EATON: Well, yeah, they did overrule precedent but Chief Justice Roberts in a separate agreeing or concurring opinion explained why they overruled this precedent. One was a 1990 case, another was a 2003 case, and you could argue, as Justice Stevens did in his 90-page dissent, they overturned a lot of certainly understood principles with respect to the constitutionality of restrictions on corporate spending. But it’s probably useful to give a little bit of background of the case before we jump into the arguments that engaged the justices about respect for precedent and so on.
RAY: Okay, do, please.
EATON: Sure. The case, we have to remember, concerned whether corporate money could be used to make an independent expenditure to broadcast a 90-minute film that was highly critical of then Senator Hillary Rodham Clinton. The film is called “Hillary: The Movie.” And this particular organization, Citizen United (sic), wanted to use corporate funds to broadcast this in the 30 days before a critical presidential primary. Basically, the thesis of the movie, although there’s some debate about this, was that Hillary Rodham Clinton was unfit to be President of the United States. That ran afoul – running that within 30 days and using corporate funds would have run afoul of a provision of the bipartisan Campaign Finance Reform Act commonly called McCain-Feingold, which prohibited the use of money for electioneering that expressly referred to a federal candidate such as a candidate for president within the 30 days before primary or 90 days before a general election.
RAY: Okay. The reason I have heard the analysis that this was – that this action in this case ran counter to Justice Roberts’ promises that he would respect precedent and not make this an activist court is that the court actually asked for a re-argument of a case that had already been argued before it, specifically with this in mind.
----------------------------------------
Revise the transcript starting with "EATON: Well, yeah, they" and going on through "Okay, do, please.", changing "dissent" to "dissenting opinion". Work from the transcript alone.

> Data supplied:
----------------------------------------
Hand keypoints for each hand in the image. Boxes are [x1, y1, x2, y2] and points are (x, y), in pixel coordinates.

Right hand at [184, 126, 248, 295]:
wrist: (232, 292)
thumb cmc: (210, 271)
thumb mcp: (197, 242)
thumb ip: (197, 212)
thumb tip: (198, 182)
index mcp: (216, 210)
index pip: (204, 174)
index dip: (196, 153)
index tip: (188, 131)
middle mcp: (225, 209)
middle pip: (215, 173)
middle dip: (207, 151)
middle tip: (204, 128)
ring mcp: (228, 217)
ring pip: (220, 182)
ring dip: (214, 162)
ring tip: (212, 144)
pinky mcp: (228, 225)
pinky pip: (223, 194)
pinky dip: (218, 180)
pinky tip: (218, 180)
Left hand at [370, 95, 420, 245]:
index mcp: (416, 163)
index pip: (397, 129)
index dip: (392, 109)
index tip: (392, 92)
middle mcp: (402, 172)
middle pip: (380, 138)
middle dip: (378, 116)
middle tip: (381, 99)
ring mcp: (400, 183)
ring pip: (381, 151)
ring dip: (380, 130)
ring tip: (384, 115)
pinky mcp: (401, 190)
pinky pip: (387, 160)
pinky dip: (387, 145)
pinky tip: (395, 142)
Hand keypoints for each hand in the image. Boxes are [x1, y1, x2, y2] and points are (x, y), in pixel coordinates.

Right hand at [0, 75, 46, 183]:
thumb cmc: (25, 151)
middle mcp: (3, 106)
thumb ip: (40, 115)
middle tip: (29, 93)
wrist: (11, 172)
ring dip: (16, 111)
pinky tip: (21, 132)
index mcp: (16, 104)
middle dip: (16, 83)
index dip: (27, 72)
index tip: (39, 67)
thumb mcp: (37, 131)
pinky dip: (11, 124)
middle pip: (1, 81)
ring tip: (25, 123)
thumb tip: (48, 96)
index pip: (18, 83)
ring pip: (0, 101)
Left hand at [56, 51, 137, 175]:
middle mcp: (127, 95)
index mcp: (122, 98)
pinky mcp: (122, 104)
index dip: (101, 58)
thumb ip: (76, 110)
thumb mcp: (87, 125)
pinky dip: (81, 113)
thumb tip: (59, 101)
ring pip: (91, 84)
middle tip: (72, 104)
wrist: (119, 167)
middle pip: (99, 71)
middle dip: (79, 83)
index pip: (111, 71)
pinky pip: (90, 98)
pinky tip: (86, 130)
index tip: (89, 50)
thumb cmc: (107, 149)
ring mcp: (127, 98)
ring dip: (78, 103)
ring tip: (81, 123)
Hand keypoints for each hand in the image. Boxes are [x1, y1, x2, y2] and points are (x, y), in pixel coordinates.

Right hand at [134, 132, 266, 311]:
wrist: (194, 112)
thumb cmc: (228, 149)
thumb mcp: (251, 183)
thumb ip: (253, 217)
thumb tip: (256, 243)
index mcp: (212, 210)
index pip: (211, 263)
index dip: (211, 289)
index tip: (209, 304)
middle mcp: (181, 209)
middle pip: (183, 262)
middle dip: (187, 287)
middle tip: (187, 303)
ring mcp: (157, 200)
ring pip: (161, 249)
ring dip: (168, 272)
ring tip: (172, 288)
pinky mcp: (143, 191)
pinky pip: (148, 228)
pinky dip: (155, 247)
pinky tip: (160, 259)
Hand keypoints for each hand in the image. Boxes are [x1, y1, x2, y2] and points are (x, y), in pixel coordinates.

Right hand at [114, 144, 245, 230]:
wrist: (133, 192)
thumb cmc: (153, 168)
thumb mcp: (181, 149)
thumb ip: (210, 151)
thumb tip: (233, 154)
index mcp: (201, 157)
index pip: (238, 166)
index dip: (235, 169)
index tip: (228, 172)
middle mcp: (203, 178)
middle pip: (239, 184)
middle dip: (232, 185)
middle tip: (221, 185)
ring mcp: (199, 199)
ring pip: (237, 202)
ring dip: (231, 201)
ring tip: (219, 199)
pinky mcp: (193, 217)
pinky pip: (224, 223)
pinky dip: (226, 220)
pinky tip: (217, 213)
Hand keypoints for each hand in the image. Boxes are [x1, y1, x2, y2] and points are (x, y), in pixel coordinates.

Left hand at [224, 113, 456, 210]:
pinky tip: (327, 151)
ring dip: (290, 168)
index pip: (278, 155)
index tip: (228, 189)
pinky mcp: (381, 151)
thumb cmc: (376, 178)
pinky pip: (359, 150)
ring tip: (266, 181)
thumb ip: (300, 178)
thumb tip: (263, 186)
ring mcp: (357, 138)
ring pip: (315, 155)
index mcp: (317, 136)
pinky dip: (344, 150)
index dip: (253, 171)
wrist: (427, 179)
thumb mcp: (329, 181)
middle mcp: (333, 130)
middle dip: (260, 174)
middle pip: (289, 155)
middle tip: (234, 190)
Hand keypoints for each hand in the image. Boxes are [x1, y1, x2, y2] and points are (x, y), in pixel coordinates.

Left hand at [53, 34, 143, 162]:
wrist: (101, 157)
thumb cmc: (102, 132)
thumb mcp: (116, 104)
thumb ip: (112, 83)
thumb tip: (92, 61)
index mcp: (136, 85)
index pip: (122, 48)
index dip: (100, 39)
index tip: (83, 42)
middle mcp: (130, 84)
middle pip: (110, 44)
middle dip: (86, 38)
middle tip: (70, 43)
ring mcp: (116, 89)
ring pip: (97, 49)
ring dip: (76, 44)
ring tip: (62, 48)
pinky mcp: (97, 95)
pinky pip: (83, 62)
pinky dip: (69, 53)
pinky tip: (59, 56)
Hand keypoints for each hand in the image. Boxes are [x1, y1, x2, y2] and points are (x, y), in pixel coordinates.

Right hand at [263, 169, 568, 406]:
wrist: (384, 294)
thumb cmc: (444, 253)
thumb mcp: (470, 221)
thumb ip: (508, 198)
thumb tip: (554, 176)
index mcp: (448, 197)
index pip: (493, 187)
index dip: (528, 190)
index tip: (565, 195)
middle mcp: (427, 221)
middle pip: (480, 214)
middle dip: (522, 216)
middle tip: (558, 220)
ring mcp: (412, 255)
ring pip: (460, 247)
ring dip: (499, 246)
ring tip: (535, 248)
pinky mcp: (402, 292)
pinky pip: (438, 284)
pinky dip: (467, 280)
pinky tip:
----------------------------------------
> Your solution:
EATON: Well, yeah, they did overrule precedent but Chief Justice Roberts in a separate agreeing or concurring opinion explained why they overruled this precedent. One was a 1990 case, another was a 2003 case, and you could argue, as Justice Stevens did in his 90-page dissenting opinion, they overturned a lot of certainly understood principles with respect to the constitutionality of restrictions on corporate spending. But it’s probably useful to give a little bit of background of the case before we jump into the arguments that engaged the justices about respect for precedent and so on.
RAY: Okay, do, please.